Shortly afterward, Heslep approached Weber. According to one account, Heslep raised his cane and suggested Weber "compromise that matter," which Weber interpreted as blackmail. As Heslep turned to leave, Weber drew a derringer and shot him in the back. The ball perforated his left lung and exited through the chest. Heslep ran toward El Dorado Street, exclaiming "Weber has shot me," before collapsing.

Weber surrendered to the Chief of Police the following morning and posted bail. The criminal case was eventually dismissed. Heslep sued Weber for $50,000 in damages, and a jury awarded $30,000. Judge Orville C. Pratt reduced the amount to $15,000, informing Heslep he would grant a new trial unless Heslep accepted. Heslep agreed but later sued Judge Pratt for $20,000 over the reduction.
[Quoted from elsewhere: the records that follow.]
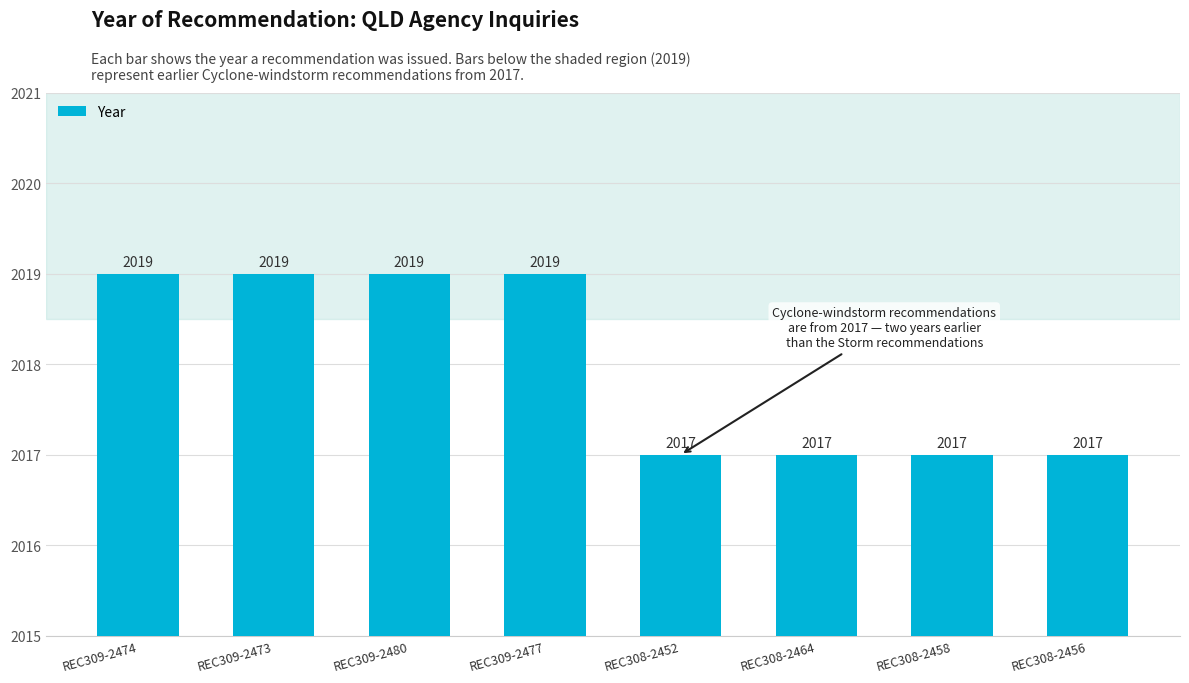

Reading left to right, list all the values displayed in this chart.

2019	2019	2019	2019	2017	2017	2017	2017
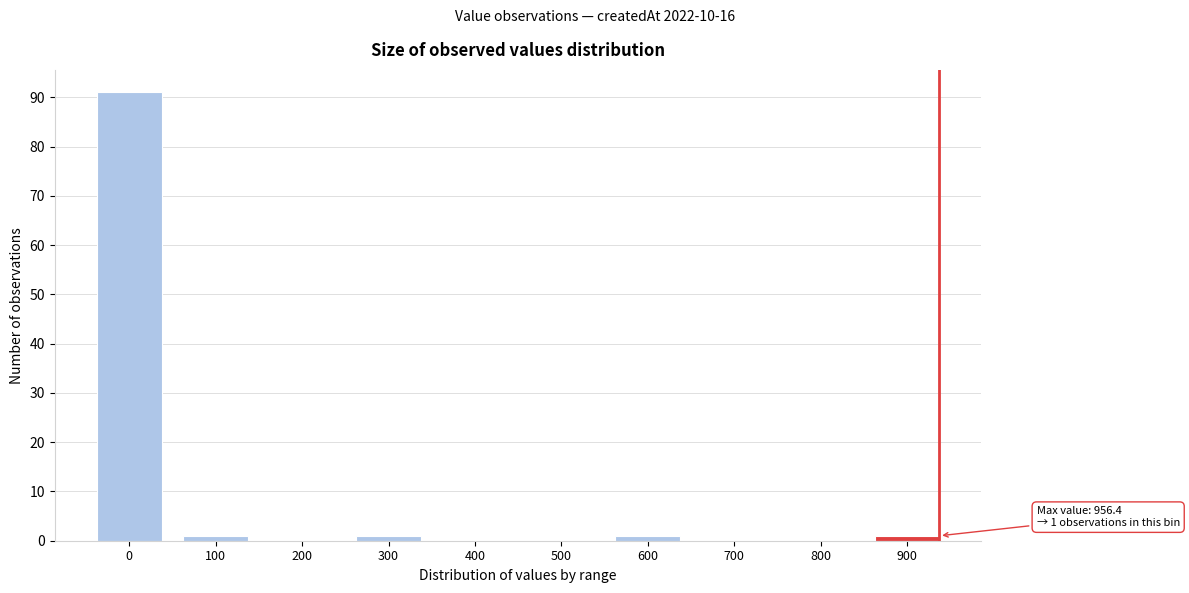

Reading left to right, what are all the values shown in this chart?

0=91	100=1	200=0	300=1	400=0	500=0	600=1	700=0	800=0	900=1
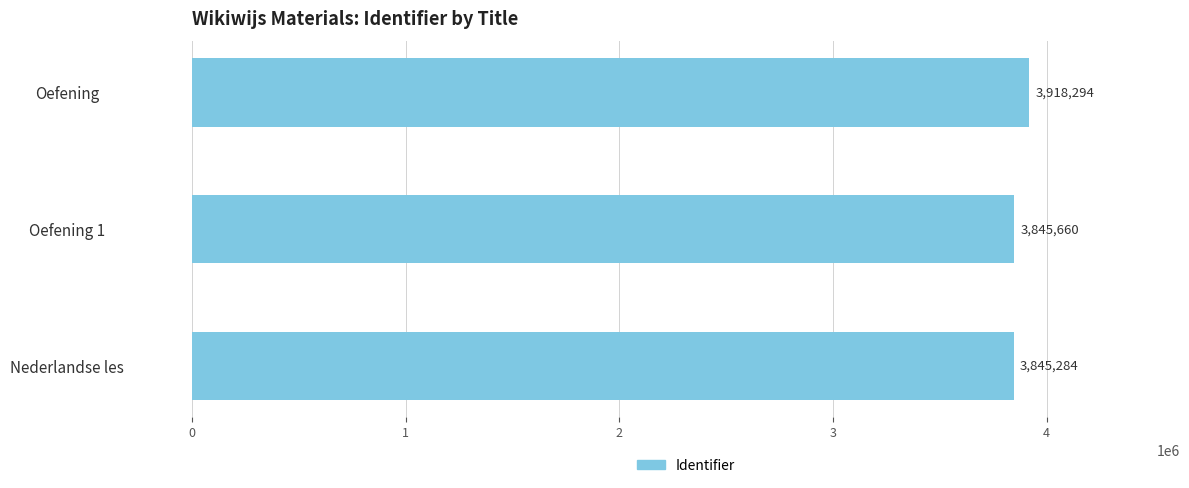

What is the difference between the maximum and minimum values?

73010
== Later life and death ==

Heslep continued practicing law in San Francisco for two decades despite chronic ill health and the lingering effects of the Weber shooting. His ex-wife and children had severed ties with him after the divorce; Virginia never forgave him for leaving her mother. He died of heart disease on August 19, 1885, alone in his law office on Kearny Street. He was seventy-eight years old. A long letter addressed to Harry Morse was found on his desk, in which he pleaded with his son-in-law to help him reconcile with his estranged children.

His obituary in the Daily Evening Bulletin acknowledged that "as a sharp critic of men and of affairs he created for himself few friends" but noted that "beneath the bristling outer crust of pessimism and what was sometimes called fault-finding, there were many traits which would have made for him friends if trouble had been taken to discover them."